LEM introduces the CDSR, a new sensor for measuring current leakage based on its Fluxgate open-loop technology.
The CDSR is innovative, extremely compact and safe, allowing manufacturers to optimise the design of their charger electronics
With a worldwide total in 2019 of only 7.3 million electric vehicle charging points, 6.5 million of which are private, the lack of anextensive charging infrastructure is clearly a key obstacle to the growth of the global electric vehicle market.
To support the massive uptake of electric vehicles, driven by ambitious policies to phase out sales of ICE (internal combustion engine) vehicles, the current charging infrastructure needs to be increased thirteen-fold.
Given this expected high demand, charger manufacturers need to develop competitive, cost-effective solutions that can be industrialised in high volumes.
As well as being easy for the end user to install, they must also meet many standard criteria, both for safety and for product robustness.
Since 2016, IEC standards and more specifically IEC 62955 / IEC 62752, require the detection of a Direct Leakage current at 6 mA DC to prevent the domestic Residual Current Device (RCD) Type A from being ineffective.
This effect, called 'the blinding effect', occurs when an insulation fault develops on an EV.
TheEV architecture integrates a battery pack, powered by direct current (DC), which is able to generate a leakage current that can in turn disable a domestic RCD.
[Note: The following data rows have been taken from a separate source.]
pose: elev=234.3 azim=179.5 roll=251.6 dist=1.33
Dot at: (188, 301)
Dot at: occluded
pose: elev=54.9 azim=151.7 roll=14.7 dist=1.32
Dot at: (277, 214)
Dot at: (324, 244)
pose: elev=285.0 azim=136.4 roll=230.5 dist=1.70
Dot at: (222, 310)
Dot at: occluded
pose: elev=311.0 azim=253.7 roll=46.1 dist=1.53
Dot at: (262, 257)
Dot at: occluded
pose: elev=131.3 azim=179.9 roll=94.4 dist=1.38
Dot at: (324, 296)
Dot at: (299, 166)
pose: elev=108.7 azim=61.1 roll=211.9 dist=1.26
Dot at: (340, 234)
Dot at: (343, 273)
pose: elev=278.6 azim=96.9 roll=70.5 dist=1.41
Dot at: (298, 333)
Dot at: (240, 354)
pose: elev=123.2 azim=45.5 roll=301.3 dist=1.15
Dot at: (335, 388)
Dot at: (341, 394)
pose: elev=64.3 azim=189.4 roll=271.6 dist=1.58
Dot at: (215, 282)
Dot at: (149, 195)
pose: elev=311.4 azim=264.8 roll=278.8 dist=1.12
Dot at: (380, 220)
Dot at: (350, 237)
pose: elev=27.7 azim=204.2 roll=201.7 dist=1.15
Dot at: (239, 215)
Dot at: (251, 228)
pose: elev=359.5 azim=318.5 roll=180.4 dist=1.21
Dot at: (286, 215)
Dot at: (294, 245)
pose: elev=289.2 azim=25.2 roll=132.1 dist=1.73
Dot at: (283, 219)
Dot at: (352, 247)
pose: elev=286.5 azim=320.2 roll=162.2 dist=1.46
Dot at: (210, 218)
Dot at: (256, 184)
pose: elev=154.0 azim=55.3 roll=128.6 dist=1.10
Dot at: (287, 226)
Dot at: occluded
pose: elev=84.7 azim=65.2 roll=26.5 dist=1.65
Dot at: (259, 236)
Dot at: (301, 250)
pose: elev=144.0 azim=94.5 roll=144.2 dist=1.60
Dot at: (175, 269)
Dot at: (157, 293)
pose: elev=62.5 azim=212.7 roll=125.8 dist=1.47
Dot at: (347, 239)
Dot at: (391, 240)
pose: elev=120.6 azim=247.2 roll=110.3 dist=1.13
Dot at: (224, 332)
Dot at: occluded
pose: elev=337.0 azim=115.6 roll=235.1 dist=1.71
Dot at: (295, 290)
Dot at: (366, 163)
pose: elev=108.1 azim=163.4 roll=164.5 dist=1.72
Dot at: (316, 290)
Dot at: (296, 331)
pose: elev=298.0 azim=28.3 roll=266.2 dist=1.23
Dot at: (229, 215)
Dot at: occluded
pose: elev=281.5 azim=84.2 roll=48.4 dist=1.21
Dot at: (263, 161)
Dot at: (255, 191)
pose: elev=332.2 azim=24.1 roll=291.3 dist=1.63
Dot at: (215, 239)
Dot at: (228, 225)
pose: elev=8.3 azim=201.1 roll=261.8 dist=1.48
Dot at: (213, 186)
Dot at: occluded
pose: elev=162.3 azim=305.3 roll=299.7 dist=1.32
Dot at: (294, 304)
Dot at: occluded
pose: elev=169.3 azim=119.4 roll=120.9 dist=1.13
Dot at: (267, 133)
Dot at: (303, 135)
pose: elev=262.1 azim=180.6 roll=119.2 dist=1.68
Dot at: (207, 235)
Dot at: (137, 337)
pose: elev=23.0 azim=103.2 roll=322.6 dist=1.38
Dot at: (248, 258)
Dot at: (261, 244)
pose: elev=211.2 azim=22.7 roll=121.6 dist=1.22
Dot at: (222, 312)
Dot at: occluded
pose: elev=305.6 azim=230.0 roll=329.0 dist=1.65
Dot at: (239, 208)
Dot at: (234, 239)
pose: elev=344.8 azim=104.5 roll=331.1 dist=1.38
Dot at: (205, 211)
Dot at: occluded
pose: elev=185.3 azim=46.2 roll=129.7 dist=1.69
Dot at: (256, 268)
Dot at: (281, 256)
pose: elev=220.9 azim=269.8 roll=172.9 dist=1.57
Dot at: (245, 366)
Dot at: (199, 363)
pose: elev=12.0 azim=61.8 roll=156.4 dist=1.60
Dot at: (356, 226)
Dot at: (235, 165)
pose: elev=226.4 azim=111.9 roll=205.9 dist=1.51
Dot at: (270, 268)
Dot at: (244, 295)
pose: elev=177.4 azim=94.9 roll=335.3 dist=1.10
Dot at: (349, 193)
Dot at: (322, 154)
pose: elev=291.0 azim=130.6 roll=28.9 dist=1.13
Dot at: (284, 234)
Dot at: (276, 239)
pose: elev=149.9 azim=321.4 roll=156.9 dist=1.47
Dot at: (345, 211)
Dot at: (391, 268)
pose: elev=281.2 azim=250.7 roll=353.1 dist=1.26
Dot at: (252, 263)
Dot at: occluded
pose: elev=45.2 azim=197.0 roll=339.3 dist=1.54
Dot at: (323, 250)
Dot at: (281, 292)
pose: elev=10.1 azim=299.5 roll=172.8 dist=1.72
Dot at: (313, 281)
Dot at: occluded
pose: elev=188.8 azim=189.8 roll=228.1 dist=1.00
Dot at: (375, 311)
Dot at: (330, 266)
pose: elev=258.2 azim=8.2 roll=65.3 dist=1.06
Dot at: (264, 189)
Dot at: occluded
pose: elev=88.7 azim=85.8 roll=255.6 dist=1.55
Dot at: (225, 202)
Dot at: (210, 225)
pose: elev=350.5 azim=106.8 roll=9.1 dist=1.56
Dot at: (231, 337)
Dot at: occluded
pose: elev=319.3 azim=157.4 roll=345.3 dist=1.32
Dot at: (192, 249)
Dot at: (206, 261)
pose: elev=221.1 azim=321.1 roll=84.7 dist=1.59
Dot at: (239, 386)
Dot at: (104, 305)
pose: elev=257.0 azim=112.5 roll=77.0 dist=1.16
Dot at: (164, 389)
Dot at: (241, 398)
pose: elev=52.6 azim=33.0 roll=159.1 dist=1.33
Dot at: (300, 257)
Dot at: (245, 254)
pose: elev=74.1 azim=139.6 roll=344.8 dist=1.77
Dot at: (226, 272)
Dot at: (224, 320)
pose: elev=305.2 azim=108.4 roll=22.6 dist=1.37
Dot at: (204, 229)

To protect the RCD and avoid the need to install a type B RCD in the electrical panel of domestic EV owners, EV chargers include a device to detect DC leakage current. This detection is the role of the RCD.
The CDSR has been developed to meet the market demand for both a residential and commercial charging station, offering a version for single phase architecture and another for three phase topology.
With a maximum current per phase of 32A rms, the CDSR can be integrated into AV chargers from 3.7 kW to 22 kW.
Following the trend towardsdigital electronics, the CDSR provides not only an analogue communication output, but also an SPI (Serial Peripheral Interface), thus enabling simple hardware interfacing.
The CDSR operates from a +3.3 VDC supply and has a typical current consumption of only 50 mA when measuring 150mA as the maximum primary residual current.
The proportional behaviour of the CDSR ensures that it can resist power supply drift while maintaining a stable output measurement.
Extremely robust, the CDSR can work inside any EV charger. It has an operating temperature range of -40°C to +85°C, can withstand acceleration forces of up to 10G while maintaining rated performance, and has a very high level of insulation between the primary and measuring circuits due to increased creepage and clearance distances (13.2 mm).
Designed to ensure a high level of safety, the CDSR provides a predefined detection output signal with a reaction time of less than 200μs.
Combined with an independent test winding, charger manufacturers can test the performance of the sensor in real time to ensure maximum safety.
CDSR is an essential component of the electrification world, making the charging infrastructure of the future more accessible, safer and more reliable.